Photo: R. Roviglioni
Abdel came to Italy after the shop he was running in Sharm El Sheik was destroyed by a bomb; he decided to move to Italy where he had studied previously on an exchange program. But once in Rome, he couldn’t find work for over 8 months.
“It didn’t feel right because I have always been working since I was a child. Although I have a degree, and I have studied for 16 years, I couldn’t find a job in my field. So I started to work as driver and a doorman for a hotel in the center of Rome.
“However, I think it is very important to never give up hope and to try to do our best to build a future. Jobs will not come knocking at your door for you.”
Soon he was able to market his skills and experiences in a new way: “I had the opportunity to go to Lampedusa, an island off of southern Italy, as a cultural mediator for the state police. I have heard so many stories from the people I hosted in Lampedusa, and experienced first-hand the way they live in the reception centers where I was working.

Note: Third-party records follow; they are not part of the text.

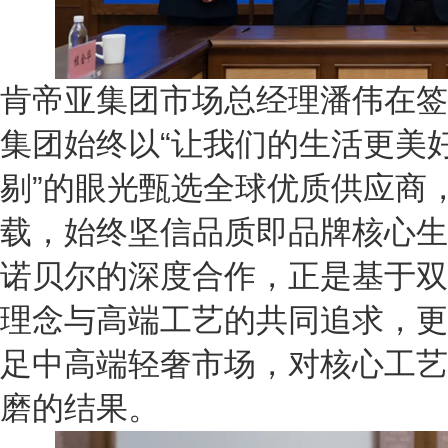
肯帝亚集团市场总经理潘伟在签
集团始终以“让我们的生活更美好
剔”的眼光甄选全球优质供应商
载，始终坚信品质即品牌核心生
诺贝尔的深度合作，正是基于双
理念与高端工艺的共同追求，更
足中高端轻奢市场，对核心工艺
磨的结果。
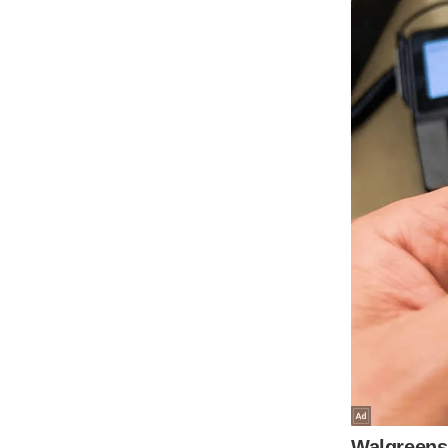
Code Of Ethics
RSS
Our Team
Expert Panel
Loksabhachunav
Android App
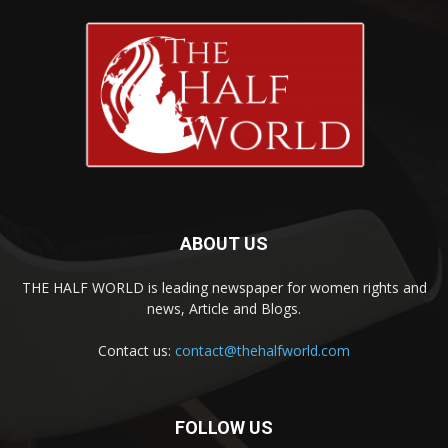
ABOUT US
THE HALF WORLD is leading newspaper for women rights and
news, Article and Blogs.
Contact us:
contact@thehalfworld.com
FOLLOW US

“There are a lot of differences between an interpreter and a cultural mediator: the first one only translates the language, but the mediator actually has to mediate and facilitate migrant’s transition to the new culture. People might do or say something that is perceived as an insult by others. For instance, an Italian policeman tried to imitate the Muezzin’s call to prayer; he did not do it to offend Muslims, but for some it was seen as an insult. The policeman apologized. Also, often I had to reassure some migrants about the food they were given, since they were scared they might eat pork.
“I think about life as a journey, and I need it to end where it began. I don’t know when, but I will go back home one day. Not because I failed here, but just because I will need to return to where I was born.”